■ READING TEXT:
-=-=-
Fake the rubber. Stand treat this time.
Noggin of lightning. Quartern of gin.
Slacken your glib. Loosen your tongue.
Cease napping the bib. Leave off whining.
Precious-rum squeeze at the Spell. Good evening's work at the theatre.
Twitch. Silk net purse.
Parish prig. Parson.
Chanting the play. Explaining the tricks and manœuvres of thieves.
Shov'd my trunk Moved off.
Chirp. Give information.
Spelt in the leer. Advertised in the newspaper.
Leg-glazier. A thief who carries the apparatus of a glazier, and calls at houses when he knows the master and mistress are out, telling the servant that he has been sent to clean and mend the windows. By these means he obtains admission, and plunders the house of any thing which he can conveniently carry off.
Fedger. Glazier's frame.
-=-=-
Stored dataset items

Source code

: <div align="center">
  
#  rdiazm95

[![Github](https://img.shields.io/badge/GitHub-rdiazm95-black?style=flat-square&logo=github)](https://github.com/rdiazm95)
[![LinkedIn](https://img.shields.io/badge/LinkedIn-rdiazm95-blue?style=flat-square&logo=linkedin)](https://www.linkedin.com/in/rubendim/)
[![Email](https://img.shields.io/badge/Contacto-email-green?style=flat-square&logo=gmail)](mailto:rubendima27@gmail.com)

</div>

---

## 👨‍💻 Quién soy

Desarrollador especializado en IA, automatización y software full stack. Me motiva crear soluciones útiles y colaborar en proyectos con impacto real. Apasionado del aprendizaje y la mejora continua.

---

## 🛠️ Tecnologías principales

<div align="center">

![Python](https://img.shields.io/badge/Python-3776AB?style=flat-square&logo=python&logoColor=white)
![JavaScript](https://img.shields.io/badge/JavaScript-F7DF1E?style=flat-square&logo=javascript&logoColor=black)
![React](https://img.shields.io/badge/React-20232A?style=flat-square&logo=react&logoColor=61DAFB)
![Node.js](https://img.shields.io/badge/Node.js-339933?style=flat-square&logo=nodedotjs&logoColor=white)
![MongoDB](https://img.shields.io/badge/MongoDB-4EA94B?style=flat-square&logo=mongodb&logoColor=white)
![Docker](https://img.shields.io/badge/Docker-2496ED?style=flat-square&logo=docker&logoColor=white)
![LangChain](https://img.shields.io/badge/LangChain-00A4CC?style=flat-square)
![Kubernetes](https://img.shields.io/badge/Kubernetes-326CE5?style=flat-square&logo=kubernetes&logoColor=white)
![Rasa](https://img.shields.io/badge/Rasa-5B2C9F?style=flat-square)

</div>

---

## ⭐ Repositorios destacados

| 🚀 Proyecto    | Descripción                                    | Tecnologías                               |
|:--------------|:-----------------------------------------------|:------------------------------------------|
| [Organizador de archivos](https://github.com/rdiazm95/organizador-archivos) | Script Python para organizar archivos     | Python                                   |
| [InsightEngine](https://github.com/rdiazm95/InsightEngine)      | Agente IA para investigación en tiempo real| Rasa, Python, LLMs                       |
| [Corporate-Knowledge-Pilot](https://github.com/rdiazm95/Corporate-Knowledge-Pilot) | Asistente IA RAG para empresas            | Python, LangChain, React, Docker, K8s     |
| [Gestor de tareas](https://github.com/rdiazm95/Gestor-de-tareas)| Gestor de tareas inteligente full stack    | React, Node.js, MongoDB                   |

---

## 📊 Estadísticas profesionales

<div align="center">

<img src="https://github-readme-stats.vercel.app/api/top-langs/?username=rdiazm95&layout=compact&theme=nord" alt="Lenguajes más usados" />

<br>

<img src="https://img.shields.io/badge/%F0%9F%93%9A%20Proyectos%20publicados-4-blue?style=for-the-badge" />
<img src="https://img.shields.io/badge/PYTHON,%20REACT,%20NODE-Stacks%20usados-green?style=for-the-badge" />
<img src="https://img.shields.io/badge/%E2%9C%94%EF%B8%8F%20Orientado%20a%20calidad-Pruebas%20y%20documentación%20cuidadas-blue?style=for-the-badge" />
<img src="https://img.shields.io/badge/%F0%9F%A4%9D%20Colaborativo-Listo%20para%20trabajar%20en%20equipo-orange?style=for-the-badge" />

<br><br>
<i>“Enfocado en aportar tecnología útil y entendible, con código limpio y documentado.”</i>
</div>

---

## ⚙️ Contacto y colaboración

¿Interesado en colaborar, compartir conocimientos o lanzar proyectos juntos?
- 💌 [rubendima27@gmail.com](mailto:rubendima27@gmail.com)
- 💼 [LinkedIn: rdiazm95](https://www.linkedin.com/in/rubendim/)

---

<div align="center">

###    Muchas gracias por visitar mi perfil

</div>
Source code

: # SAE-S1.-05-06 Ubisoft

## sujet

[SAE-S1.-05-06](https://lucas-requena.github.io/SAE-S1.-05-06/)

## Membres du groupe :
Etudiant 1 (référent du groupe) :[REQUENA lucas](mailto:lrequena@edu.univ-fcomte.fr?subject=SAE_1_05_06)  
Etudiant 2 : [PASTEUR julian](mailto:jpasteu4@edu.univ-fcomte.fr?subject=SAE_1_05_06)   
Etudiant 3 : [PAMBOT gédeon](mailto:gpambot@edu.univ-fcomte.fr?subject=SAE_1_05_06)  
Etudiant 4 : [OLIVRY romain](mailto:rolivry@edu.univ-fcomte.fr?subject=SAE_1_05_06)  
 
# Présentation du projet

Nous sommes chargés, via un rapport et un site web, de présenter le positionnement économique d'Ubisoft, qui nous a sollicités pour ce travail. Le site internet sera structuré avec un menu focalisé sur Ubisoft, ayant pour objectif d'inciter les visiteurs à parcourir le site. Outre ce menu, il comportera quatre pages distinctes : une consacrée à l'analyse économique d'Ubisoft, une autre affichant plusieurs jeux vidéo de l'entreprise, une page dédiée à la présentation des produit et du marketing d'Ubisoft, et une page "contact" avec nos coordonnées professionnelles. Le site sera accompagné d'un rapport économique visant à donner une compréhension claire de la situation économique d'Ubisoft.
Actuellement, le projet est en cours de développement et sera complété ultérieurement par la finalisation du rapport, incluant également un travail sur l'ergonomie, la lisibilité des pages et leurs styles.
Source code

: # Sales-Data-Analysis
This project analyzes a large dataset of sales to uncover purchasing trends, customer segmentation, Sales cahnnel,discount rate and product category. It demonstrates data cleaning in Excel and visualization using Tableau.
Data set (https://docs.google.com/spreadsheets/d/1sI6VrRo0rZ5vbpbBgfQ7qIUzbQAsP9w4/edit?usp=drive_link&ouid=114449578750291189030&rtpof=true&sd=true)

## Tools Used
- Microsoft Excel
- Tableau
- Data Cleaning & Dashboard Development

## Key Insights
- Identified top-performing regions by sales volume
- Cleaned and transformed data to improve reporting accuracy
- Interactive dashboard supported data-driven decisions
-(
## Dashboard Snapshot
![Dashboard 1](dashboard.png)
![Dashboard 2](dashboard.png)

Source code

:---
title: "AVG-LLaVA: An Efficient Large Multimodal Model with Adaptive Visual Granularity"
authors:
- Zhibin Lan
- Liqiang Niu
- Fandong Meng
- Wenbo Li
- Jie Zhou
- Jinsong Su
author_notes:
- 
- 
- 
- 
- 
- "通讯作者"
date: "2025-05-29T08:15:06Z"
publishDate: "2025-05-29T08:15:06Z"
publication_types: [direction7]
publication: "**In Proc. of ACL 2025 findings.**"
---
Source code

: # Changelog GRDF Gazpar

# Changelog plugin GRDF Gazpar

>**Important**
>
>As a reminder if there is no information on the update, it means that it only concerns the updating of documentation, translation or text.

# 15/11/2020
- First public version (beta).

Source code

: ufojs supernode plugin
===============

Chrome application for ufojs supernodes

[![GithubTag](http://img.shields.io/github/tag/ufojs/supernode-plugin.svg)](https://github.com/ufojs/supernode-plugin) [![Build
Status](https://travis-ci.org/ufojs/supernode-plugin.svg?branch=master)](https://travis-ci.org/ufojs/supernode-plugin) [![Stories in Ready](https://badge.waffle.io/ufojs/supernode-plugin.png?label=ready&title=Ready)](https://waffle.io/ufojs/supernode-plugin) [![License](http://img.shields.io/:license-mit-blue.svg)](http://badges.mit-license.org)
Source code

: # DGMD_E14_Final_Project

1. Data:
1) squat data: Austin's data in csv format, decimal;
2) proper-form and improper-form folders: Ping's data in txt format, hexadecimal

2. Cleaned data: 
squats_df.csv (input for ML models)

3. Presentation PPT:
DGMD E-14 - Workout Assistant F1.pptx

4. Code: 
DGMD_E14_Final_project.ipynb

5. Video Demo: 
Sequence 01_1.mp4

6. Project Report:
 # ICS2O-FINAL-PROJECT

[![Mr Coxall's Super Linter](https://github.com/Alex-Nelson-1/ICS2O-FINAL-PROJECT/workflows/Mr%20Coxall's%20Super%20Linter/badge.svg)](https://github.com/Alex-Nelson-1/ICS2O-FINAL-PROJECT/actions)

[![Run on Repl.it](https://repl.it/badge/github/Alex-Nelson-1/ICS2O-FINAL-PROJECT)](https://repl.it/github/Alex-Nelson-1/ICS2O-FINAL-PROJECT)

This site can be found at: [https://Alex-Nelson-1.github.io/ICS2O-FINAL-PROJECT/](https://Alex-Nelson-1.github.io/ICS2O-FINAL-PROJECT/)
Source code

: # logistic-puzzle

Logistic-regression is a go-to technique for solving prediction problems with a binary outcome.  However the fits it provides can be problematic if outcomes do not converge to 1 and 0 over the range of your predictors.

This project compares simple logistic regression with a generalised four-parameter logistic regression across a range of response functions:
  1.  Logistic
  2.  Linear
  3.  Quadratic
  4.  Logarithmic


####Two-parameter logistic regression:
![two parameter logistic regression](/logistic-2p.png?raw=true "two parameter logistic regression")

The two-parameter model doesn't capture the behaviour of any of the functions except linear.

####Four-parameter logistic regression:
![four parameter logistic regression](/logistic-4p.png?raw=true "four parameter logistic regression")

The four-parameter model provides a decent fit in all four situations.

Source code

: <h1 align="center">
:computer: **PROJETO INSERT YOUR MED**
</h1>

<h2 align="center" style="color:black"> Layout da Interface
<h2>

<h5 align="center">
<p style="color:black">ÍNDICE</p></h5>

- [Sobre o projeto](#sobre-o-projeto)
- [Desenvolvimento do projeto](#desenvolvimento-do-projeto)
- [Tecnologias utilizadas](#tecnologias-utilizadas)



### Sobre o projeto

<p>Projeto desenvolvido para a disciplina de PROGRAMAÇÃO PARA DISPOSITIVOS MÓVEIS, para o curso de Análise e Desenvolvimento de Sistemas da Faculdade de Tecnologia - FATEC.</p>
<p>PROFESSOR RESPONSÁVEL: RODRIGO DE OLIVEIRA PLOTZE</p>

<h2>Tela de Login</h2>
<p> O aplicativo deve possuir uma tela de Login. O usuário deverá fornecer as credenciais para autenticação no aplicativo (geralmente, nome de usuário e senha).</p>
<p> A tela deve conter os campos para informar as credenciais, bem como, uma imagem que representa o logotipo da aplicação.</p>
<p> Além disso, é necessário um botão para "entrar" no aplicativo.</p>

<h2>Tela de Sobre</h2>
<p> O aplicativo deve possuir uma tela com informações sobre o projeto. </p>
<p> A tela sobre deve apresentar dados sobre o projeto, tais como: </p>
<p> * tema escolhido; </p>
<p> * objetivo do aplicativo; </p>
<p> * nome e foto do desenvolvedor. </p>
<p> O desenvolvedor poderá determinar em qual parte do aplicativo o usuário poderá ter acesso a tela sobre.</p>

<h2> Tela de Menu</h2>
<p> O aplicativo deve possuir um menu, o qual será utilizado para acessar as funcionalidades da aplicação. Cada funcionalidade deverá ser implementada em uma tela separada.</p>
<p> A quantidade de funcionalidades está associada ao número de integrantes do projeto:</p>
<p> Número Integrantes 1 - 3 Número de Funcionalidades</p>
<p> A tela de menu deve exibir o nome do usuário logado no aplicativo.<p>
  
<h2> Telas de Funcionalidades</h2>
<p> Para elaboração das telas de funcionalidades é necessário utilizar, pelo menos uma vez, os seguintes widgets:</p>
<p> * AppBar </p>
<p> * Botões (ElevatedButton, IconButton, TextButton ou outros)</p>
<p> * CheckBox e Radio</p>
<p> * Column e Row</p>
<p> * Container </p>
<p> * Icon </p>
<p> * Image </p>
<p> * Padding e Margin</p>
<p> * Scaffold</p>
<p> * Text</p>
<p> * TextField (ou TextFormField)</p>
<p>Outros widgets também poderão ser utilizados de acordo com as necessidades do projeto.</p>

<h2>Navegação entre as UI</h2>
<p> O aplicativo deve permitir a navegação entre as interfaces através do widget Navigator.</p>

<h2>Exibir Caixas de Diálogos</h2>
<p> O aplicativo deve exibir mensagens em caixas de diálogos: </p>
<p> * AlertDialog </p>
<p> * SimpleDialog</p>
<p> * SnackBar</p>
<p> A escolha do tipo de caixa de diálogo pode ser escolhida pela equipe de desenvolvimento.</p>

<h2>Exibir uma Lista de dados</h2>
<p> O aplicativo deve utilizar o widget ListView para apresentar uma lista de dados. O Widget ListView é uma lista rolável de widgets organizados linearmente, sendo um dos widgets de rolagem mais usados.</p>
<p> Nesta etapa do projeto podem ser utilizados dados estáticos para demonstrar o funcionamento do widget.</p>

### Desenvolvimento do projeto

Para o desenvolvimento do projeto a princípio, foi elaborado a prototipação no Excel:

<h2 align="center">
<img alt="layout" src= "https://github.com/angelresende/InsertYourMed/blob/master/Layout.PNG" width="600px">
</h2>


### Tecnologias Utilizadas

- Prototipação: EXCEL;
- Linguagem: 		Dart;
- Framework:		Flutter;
-=-=-
■ ACTIVITY LIST:
1 - Reproduce the thieves' slang glossary word for word, from "Slacken your glib." up to and including "conveniently carry off.".
2 - In the thieves' slang glossary, what does the leg-glazier tell the servant in order to get into the house?
3 - Write the next entries of the thieves' slang glossary, picking up after its last line.
The listing plays no part in this work.

■ RESPONSES IN ORDER:
1 -
Slacken your glib. Loosen your tongue.
Cease napping the bib. Leave off whining.
Precious-rum squeeze at the Spell. Good evening's work at the theatre.
Twitch. Silk net purse.
Parish prig. Parson.
Chanting the play. Explaining the tricks and manœuvres of thieves.
Shov'd my trunk Moved off.
Chirp. Give information.
Spelt in the leer. Advertised in the newspaper.
Leg-glazier. A thief who carries the apparatus of a glazier, and calls at houses when he knows the master and mistress are out, telling the servant that he has been sent to clean and mend the windows. By these means he obtains admission, and plunders the house of any thing which he can conveniently carry off.

2 - He tells the servant that he has been sent to clean and mend the windows.

3 -
Squibs. Paint brushes
Nibsomest cribs. Best houses.
Slavey. Female servant.
Fly the blue-pigeon. Cut the lead off the roof.
Bank the rag. Make some money.
Dose the swell fred. Inveigle the fare into a public-house and hocus him.
Vamper. A fellow who frequents public-houses, where he picks a quarrel with any person he has got a ring or a watch about him, his object being to lead the person into a pugilistic encounter, so as to afford the vamper's confederate, or pal, the opportunity of robbing him.
Mill for a ned. Fight for a sovereign.
Swell-street. The West End.
Mounseer-fak'd calp. A hat of French manufacture.
Heater-cases. Wellington boots.
Upper ben. Coat.
Gold-headed dick. Riding-whip.
River-tick. Tradesmen's books.
Box of the stone-jug. Cell in Newgate.
Hobbled. Committed for trial.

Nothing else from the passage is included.